Rituximab alone or splenectomy followed by rituximab therapy can also induce CR in HCL-V. More recently, cladribine combined with rituximab was found to be more effective than cladribine alone or rituximab alone. Kreitman et al report a case of 10 patients with HCL-V treated simultaneously with cladribine and rituximab. Previously untreated patients or those previously treated with one course of cladribine were administered 0.15 mg/kg cladribine for 5 days, with 8 weekly 375 mg/m2 doses of rituximab beginning on day 1 and then administered weekly. Nine patients (90%) achieved a CR with this regimen, compared with 3 of 39 cases (8%) reported in the literature who were treated with cladribine alone (P < 0.0001). In addition, 7 patients (88%) had a CR with MRD negativity at 12-38 (median 24) months of follow-up. These results indicate that patients with HCL-V should be initially treated with cladribine combined with rituximab.
Alemtuzumab is an active agent in selected cases with HCL-V. Splenectomy induces clinical responses and corrects cytopenias in some patients with HCL-V. In one study, splenectomy resulted in good partial remission in 2/3 patients. Splenic irradiation could be also considered in elderly patients, particularly with high surgical risk. Some case studies indicate that autologous or allogenic hematopoietic cell transplantation can be effective in refractory patients.

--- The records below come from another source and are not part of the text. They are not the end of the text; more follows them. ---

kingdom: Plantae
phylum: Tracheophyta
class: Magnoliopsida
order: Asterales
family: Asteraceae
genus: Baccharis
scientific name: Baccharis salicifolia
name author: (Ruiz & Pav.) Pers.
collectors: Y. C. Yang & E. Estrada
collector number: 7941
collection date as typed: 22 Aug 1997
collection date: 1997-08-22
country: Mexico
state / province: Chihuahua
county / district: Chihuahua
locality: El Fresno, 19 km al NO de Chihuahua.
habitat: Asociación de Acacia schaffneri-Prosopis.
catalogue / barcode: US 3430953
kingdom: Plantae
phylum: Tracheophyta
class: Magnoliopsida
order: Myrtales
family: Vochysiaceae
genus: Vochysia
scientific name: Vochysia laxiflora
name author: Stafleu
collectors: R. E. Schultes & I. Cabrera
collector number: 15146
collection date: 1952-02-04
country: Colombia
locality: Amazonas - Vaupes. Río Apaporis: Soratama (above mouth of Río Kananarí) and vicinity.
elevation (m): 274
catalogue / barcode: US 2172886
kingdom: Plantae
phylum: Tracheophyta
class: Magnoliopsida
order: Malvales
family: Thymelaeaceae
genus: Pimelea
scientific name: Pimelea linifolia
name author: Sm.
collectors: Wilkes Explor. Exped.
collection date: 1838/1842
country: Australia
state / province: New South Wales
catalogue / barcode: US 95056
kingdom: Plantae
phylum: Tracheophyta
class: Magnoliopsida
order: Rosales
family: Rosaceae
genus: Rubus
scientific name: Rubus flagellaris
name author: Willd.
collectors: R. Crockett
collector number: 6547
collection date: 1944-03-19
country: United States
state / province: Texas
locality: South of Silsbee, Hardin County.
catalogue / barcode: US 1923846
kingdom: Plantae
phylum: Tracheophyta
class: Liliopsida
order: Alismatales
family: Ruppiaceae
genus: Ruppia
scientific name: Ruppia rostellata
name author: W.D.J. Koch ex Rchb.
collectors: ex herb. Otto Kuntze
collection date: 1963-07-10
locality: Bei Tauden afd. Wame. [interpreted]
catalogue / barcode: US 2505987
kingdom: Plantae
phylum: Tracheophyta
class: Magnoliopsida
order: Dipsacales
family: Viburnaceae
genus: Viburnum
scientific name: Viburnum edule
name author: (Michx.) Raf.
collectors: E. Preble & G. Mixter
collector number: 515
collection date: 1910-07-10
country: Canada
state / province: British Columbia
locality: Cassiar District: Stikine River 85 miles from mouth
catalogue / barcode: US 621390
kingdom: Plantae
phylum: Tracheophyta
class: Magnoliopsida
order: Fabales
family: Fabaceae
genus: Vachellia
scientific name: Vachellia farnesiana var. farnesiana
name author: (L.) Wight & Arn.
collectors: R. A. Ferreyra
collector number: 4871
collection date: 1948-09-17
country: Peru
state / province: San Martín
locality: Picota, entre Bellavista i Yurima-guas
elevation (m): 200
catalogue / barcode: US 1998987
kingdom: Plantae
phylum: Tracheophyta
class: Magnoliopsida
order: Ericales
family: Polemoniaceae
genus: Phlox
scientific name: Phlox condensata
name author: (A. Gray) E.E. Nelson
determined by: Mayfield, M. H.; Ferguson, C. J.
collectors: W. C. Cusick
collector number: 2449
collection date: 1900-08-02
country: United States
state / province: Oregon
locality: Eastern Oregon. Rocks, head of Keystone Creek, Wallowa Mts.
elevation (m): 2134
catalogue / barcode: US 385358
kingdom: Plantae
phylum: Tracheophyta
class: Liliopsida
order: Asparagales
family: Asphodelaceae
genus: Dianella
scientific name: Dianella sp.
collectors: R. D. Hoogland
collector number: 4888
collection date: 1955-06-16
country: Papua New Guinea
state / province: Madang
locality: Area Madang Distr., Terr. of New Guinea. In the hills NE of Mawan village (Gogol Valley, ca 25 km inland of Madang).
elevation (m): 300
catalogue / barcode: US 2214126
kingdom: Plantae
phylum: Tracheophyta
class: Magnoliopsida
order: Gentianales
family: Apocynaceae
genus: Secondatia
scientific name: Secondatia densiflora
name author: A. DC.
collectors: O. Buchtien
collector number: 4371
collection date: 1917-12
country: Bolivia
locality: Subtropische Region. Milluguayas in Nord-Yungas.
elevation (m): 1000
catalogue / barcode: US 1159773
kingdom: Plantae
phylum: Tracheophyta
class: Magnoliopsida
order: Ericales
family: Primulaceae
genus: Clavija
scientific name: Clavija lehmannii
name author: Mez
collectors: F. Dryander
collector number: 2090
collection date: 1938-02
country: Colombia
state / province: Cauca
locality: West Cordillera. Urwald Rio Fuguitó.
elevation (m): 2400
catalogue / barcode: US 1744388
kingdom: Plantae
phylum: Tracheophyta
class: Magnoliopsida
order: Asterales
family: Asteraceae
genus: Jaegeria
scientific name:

Moxetumomab pasudotox (CAT-8015, HA22) is a new generation of CD22-specific targeted immunotoxin composed of the Fv fragment of an anti-CD22 monoclonal antibody fused to a 38-kDa fragment of Pseudomonas exotoxin A, called PE38. The results of a Phase 1 trial of the drug in 28 patients with refractory/relapsed HCL, comprising 26 with classic HCL and two with HCL-V have been recently reported: Overall response rate of 86% was observed in the 28 patients, including a CR rate of 46%. The duration of overall response had not been reached at the time of publication. However, 15 (63%) of 24 patients were in remission after 13 to 43 months (median, 30 months).
The B-cell antigen receptor (BCR) signal transduction inhibitors, ibrutinib (PCI-32765) and idelalisib (GS-1101, CAL-101), represent a promising new strategy for treatment of B-cell lymphoid neoplasms, including HCL and possibly HCL-V. In the coming years, new agents will assist and perhaps replace standard therapy for HCL-V patients who now have suboptimal results after available treatment with purine nucleoside analogs and rituximab. Future research should focus on the novel therapeutic strategies based on molecular pathogenic mechanisms and the development of new targeted therapies.